By 1985 the look of the Nine o’Clock News was horrendously dated (clip of the programme in 1982, with the style of presentation still in use by 1985). The graphics still came off 35mm slides and the beige set looked, as one presenter later said, about as sophisticated as Albanian state TV.
It was only 4 years since the programme’s last revamp but in that time graphics had moved on enormously. Overnight in 1985 the programme became much more contemporary in appearance.
Interestingly – and possibly unintentionally – the new logo was reminiscent of the Nine’s previous spell with two presenters in the early 70s.
The look owed much to the Six o’Clock News which was launched a year earlier (example from late-1986). The graphics were similar but not the same. The modern Six really showed up the dated Nine.
True, the Nine’s “space invaders” title sequence has now aged badly but it was bold at the time.

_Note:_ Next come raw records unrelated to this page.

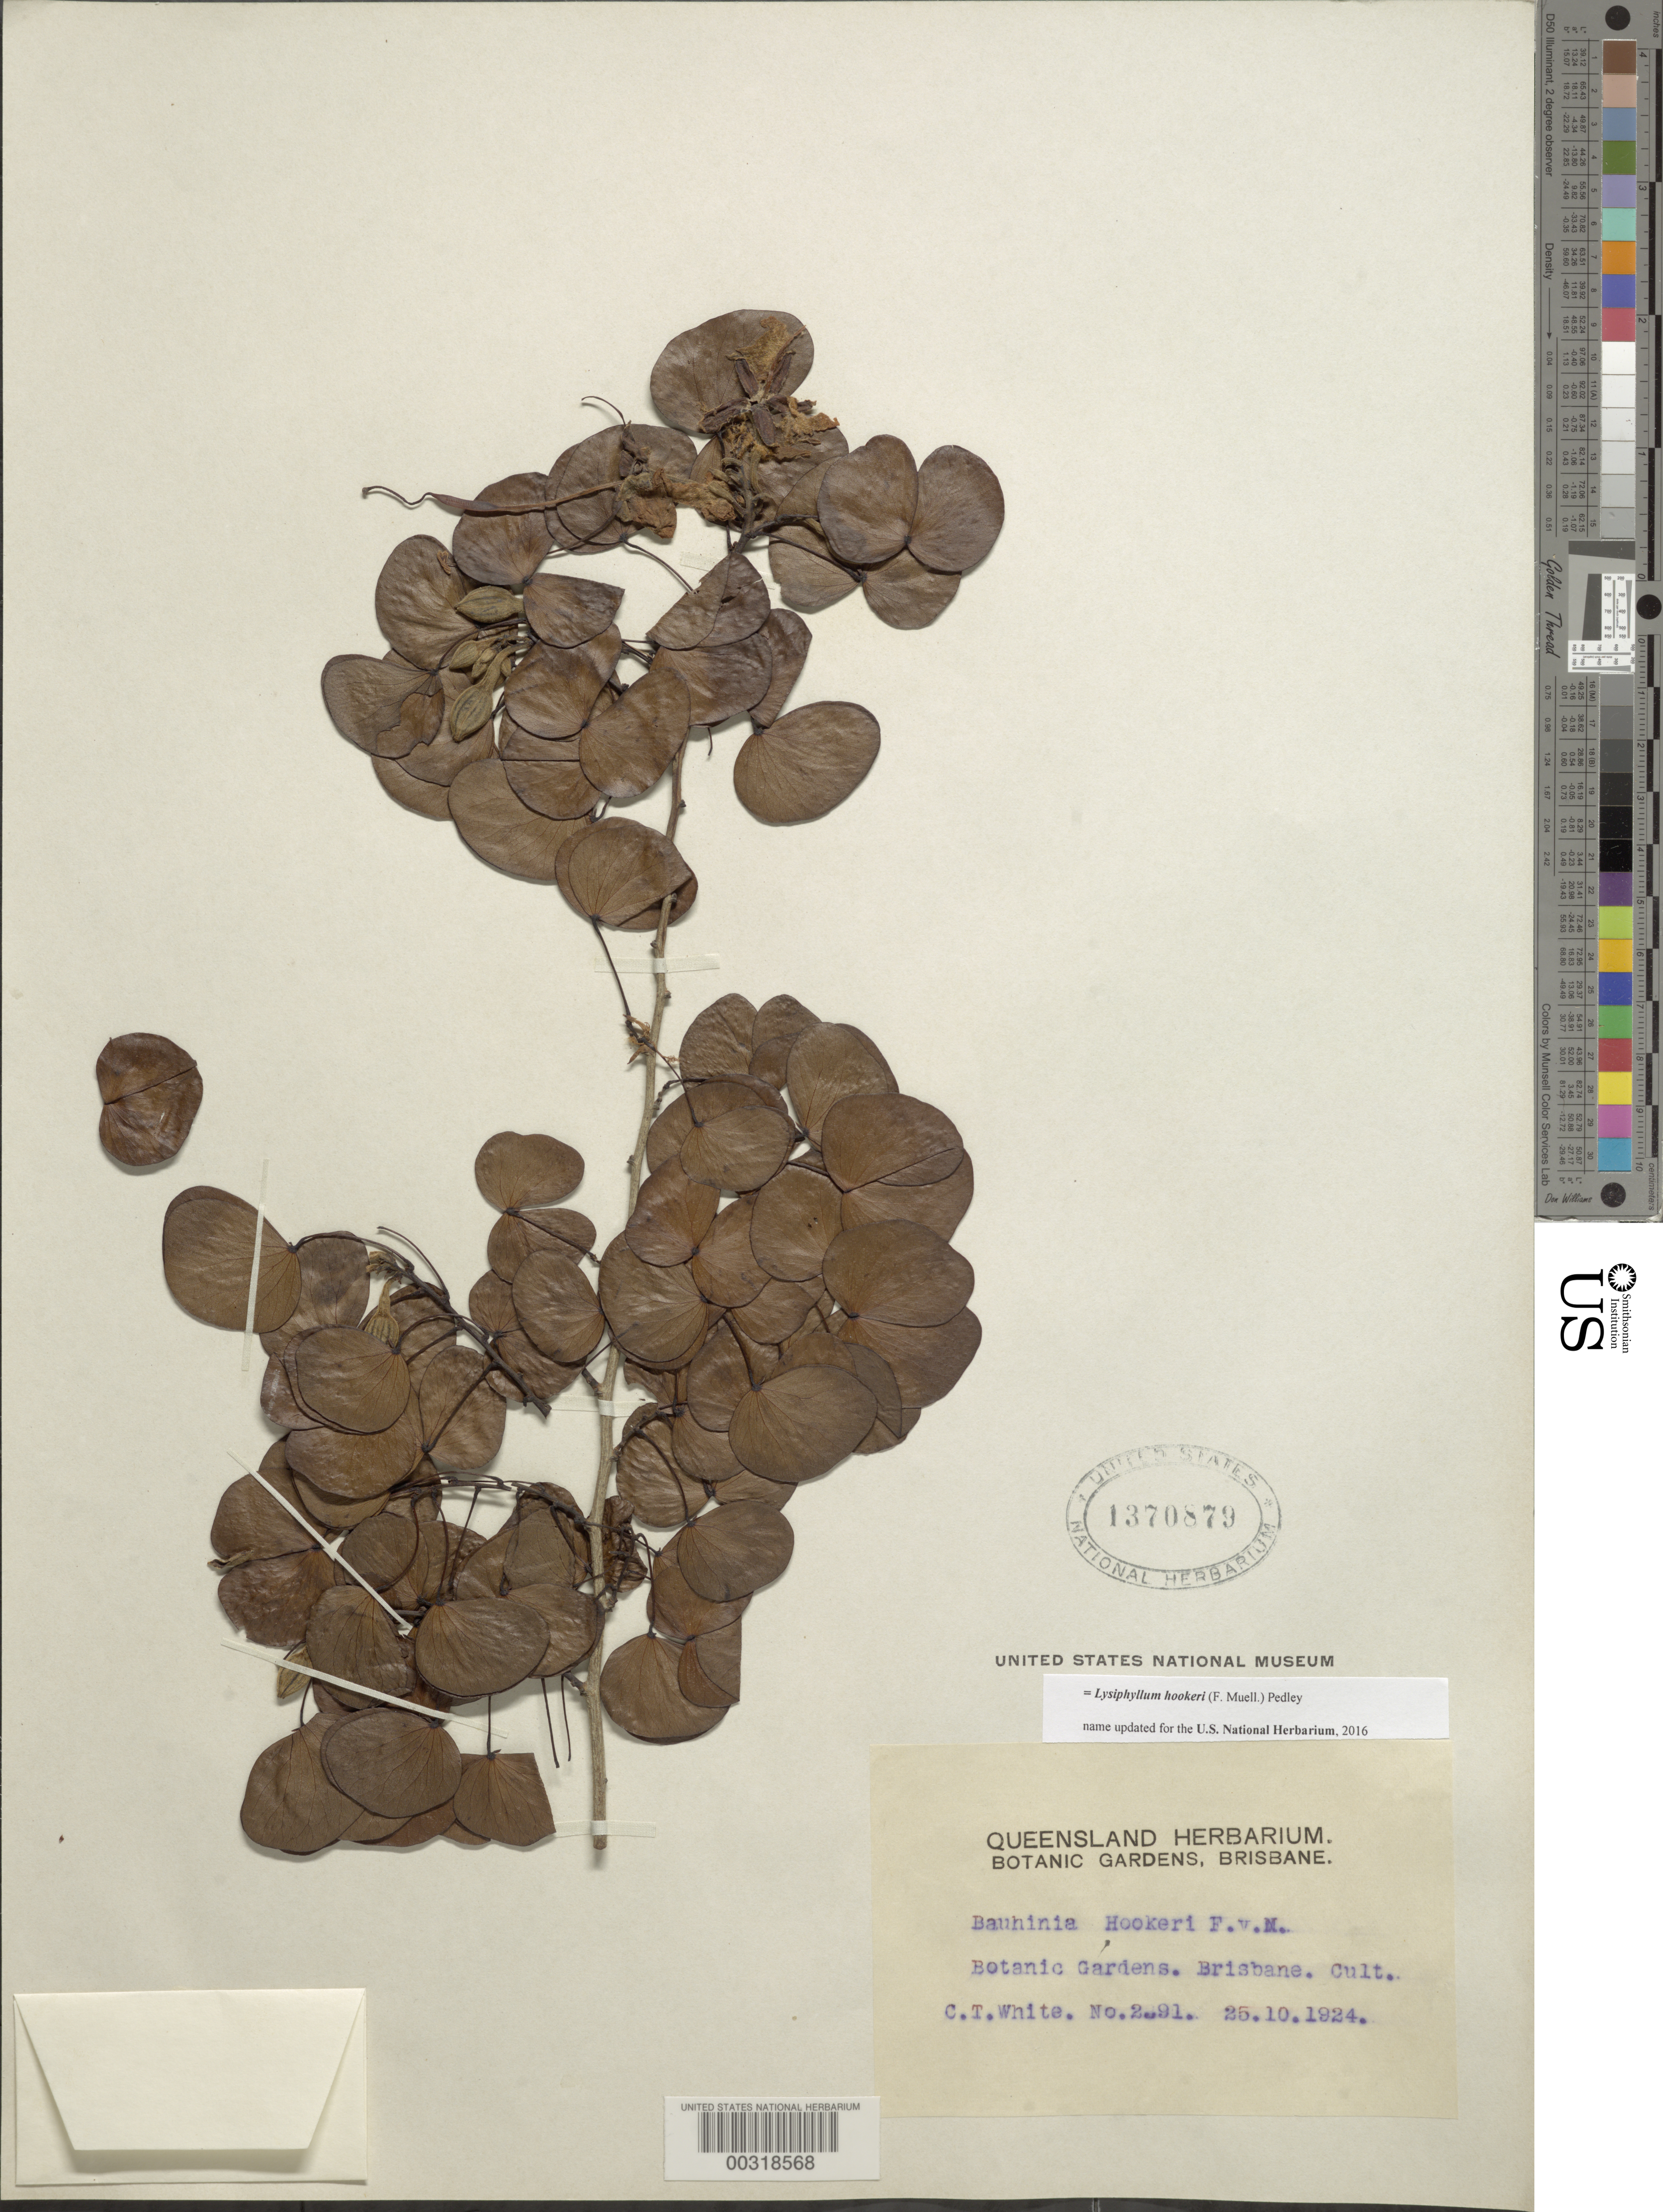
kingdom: Plantae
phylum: Tracheophyta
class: Magnoliopsida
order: Fabales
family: Fabaceae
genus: Tessmannia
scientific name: Tessmannia dewildemaniana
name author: Harms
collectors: C. T. White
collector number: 2391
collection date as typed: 25 Oct 1924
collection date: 1924-10-25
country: Australia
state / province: Queensland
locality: Botanic gardens, brisbane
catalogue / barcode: US 1370879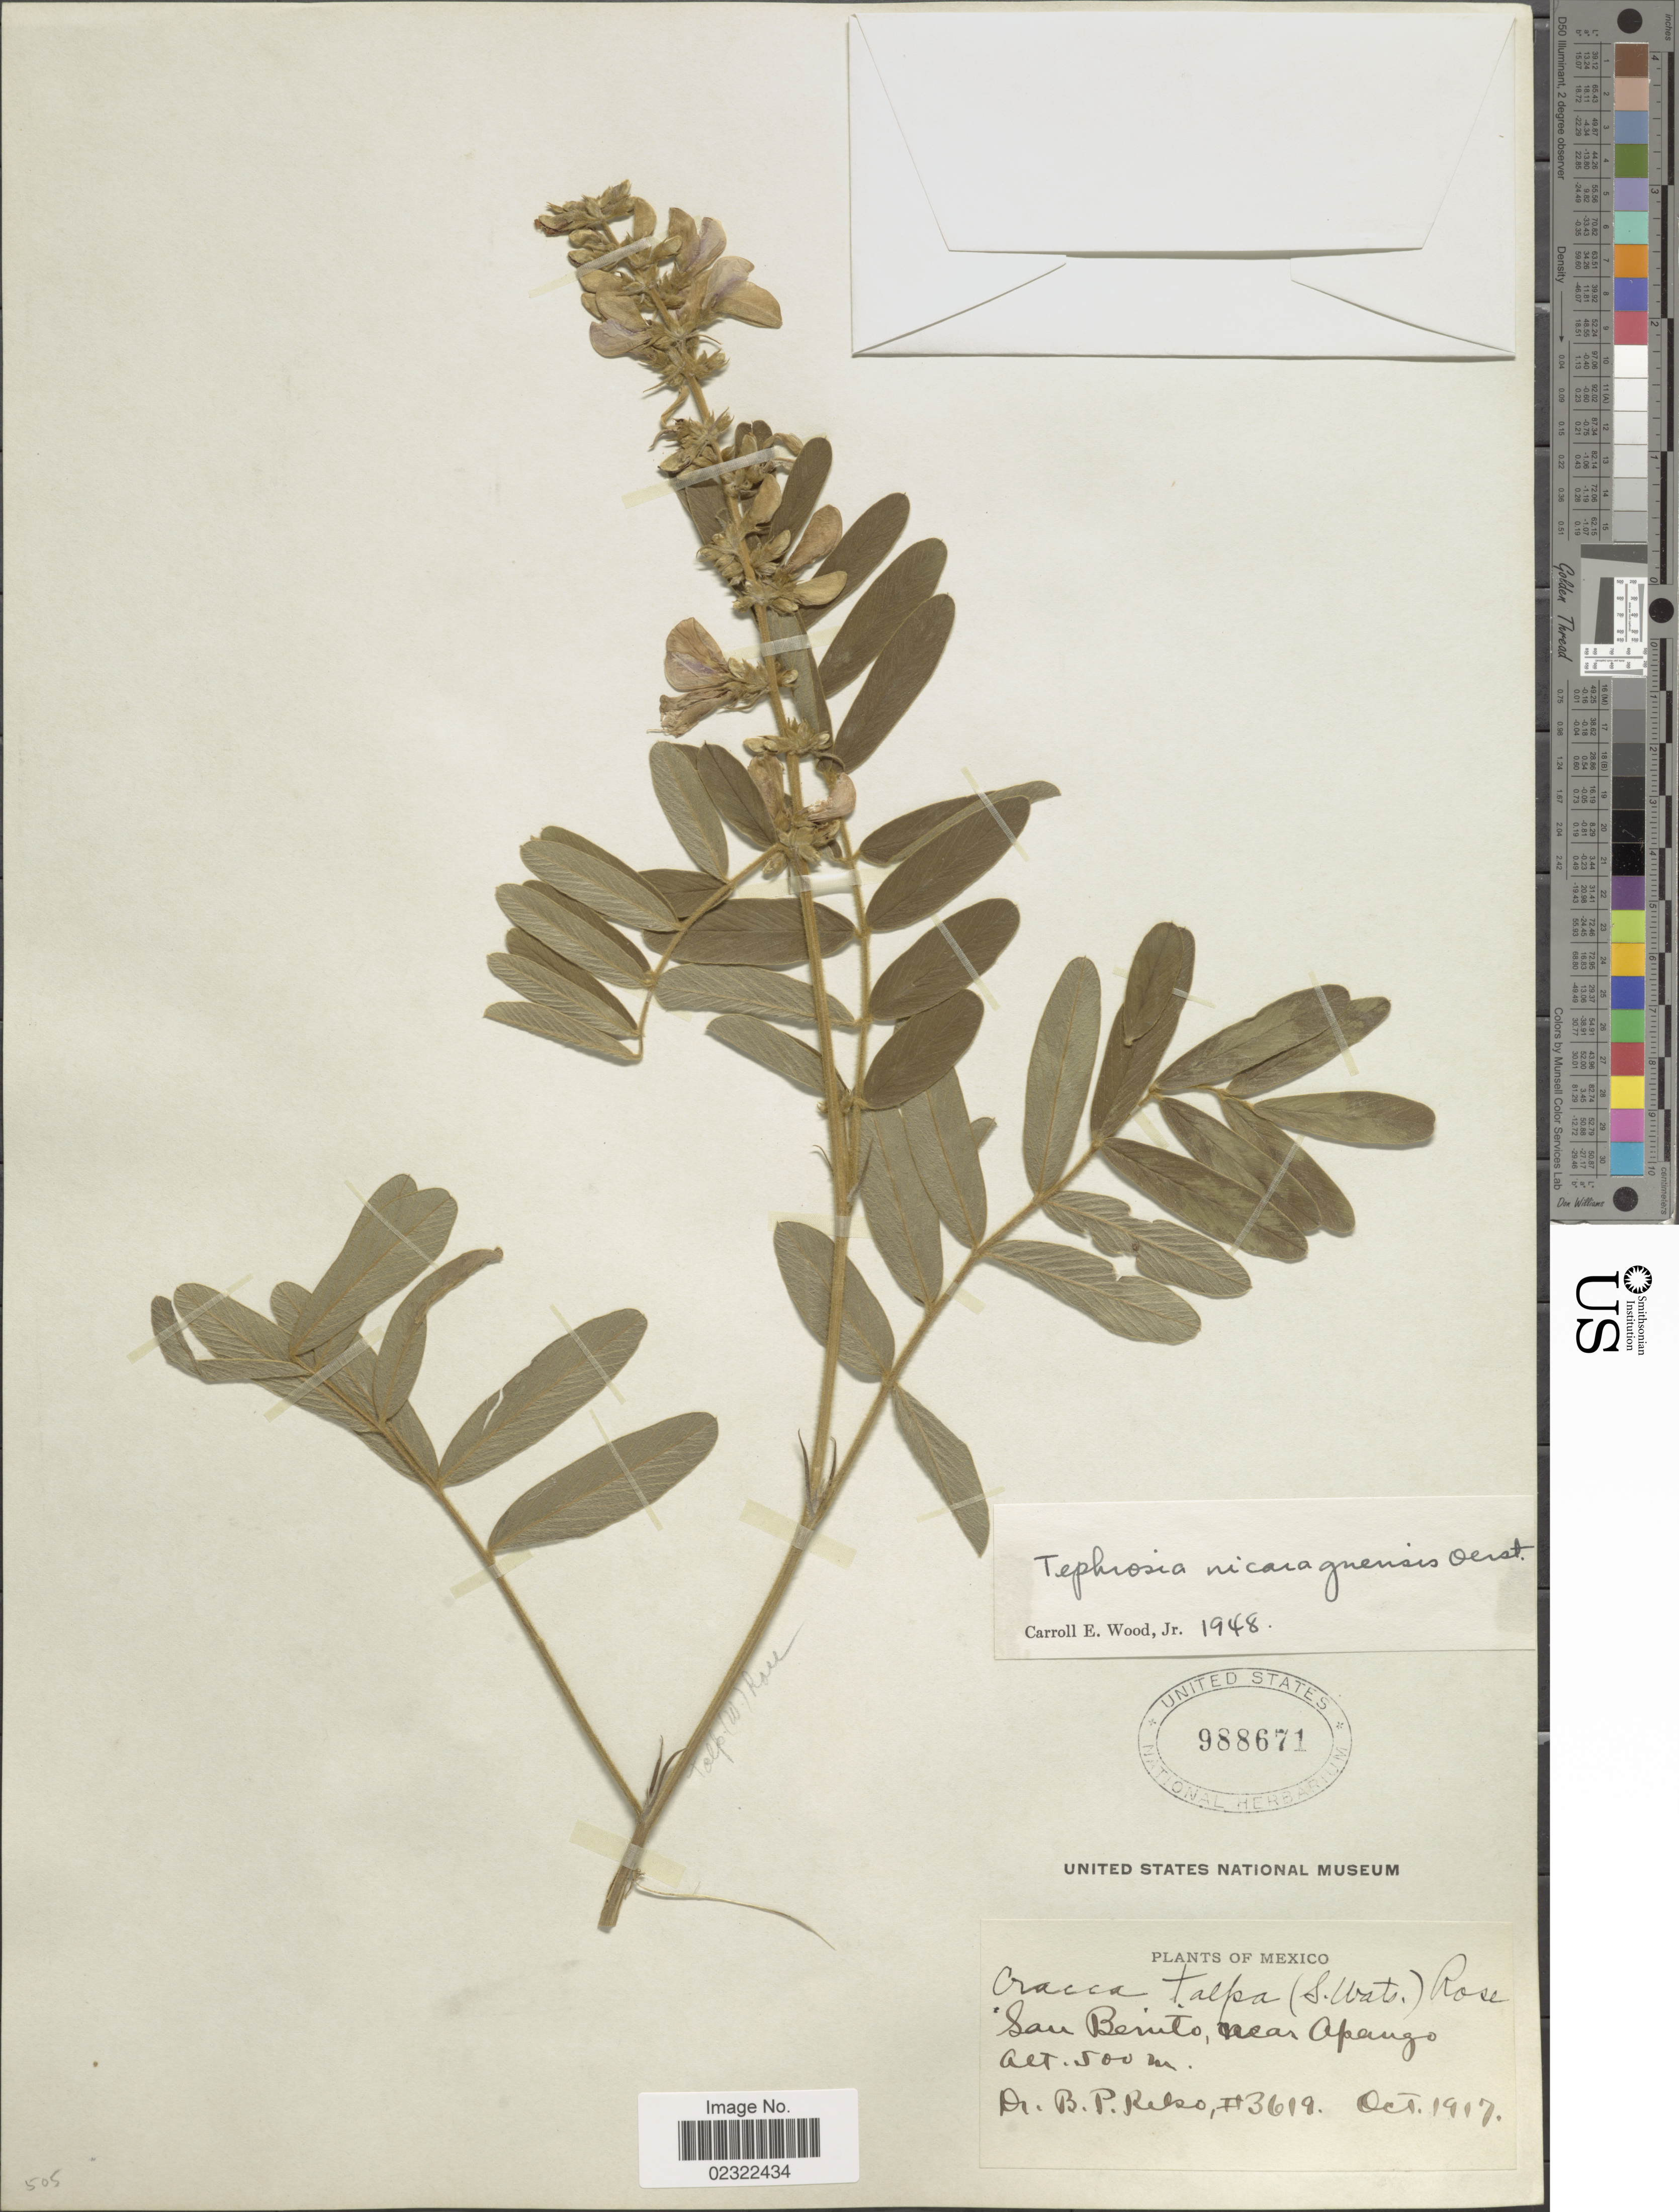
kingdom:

Interestingly the sequence is actually more sophisticated than it might seem. A series of visual dots and dashes head into London then they join together and are disseminated (example from early 1987).
This is not unlike the basic premise of the very different Lambie-Nairn titles introduced for the Nine three years later. Despite its success, the 1985 revamp was not to last.
The Nine was to be the flagship for John Birt’s transformation of BBC journalism after 1987.
From about October 1987, there was a notable change in the content of the programme – there was even more analysis and fewer lighter stories near the end – but there were no significant superficial changes.
Then in October 1988 came a rebranding which also restored a single presenter format. Indeed the actual format after 1988 was much closer to the one abandoned in 1985 although the content had evolved and the programme’s visual execution was much more contemporary and sophisticated.
Looking back, the 1985 look and feel may almost look like a temporary deviation from the more traditional format of the BBC’s flagship news bulletin.
But at the time the changes seemed successful. The only question is why a flagship programme was ever allowed to become so dated that it needed such a radical relaunch. Could modern graphics and a less utilitarian set simply have been introduced anyway?